Tirs sur deux gendarmes en Eure-et-Loir : un homme de 82 ans écroué, il conteste les faits

Soupçonné d'avoir ouvert le feu et blessé deux gendarmes à Saint-Jean-Pierre-Fixte (Eure-et-Loir), un homme de 82 ans a été mis en examen et placé en détention provisoire, ce lundi. Entendu en garde à vue, l'octogénaire conteste les faits et affirme avoir riposté à des tirs des militaires.
Tirs sur deux gendarmes en Eure-et-Loir : un homme de 82 ans écroué, il conteste les faits
Illustration. (Victor Velter / Shutterstock)
Par Actu17
Le lundi 22 juin 2026 à 18:50

L'octogénaire qui a ouvert le feu sur des gendarmes à Saint-Jean-Pierre-Fixte (Eure-et-Loir), aux portes de Nogent-le-Rotrou, a été mis en examen pour tentative d'homicides volontaires sur personnes dépositaires de l'autorité publique, puis placé en détention provisoire, ce lundi 22 juin 2026. Une information judiciaire a été ouverte. Le procureur de la République de Chartres, Frédéric Chevallier, l'a annoncé dans un communiqué ce lundi.
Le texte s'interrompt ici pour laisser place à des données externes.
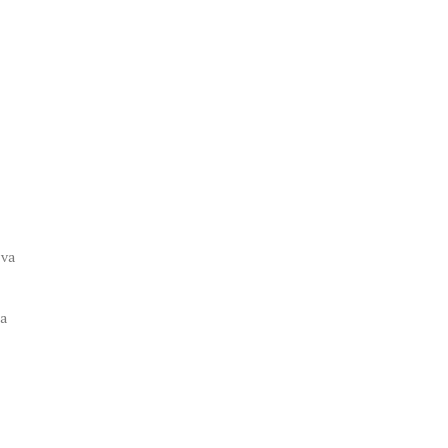
tva
va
Pour rappel, les faits se sont produits le samedi 20 juin, en début de soirée. Cinq militaires du Peloton de surveillance et d'intervention de la gendarmerie (PSIG) de Nogent-le-Rotrou sont intervenus après le signalement, par sa famille, d'un homme de 82 ans armé d'un fusil et retranché à son domicile. Selon le récit initial du parquet, alors que les gendarmes progressaient vers lui, l'octogénaire a ouvert le feu, blessant deux d'entre eux aux jambes. Les militaires ont répliqué. Retranché plusieurs heures, l'homme s'est finalement rendu vers 22h50, avant d'être placé en garde à vue.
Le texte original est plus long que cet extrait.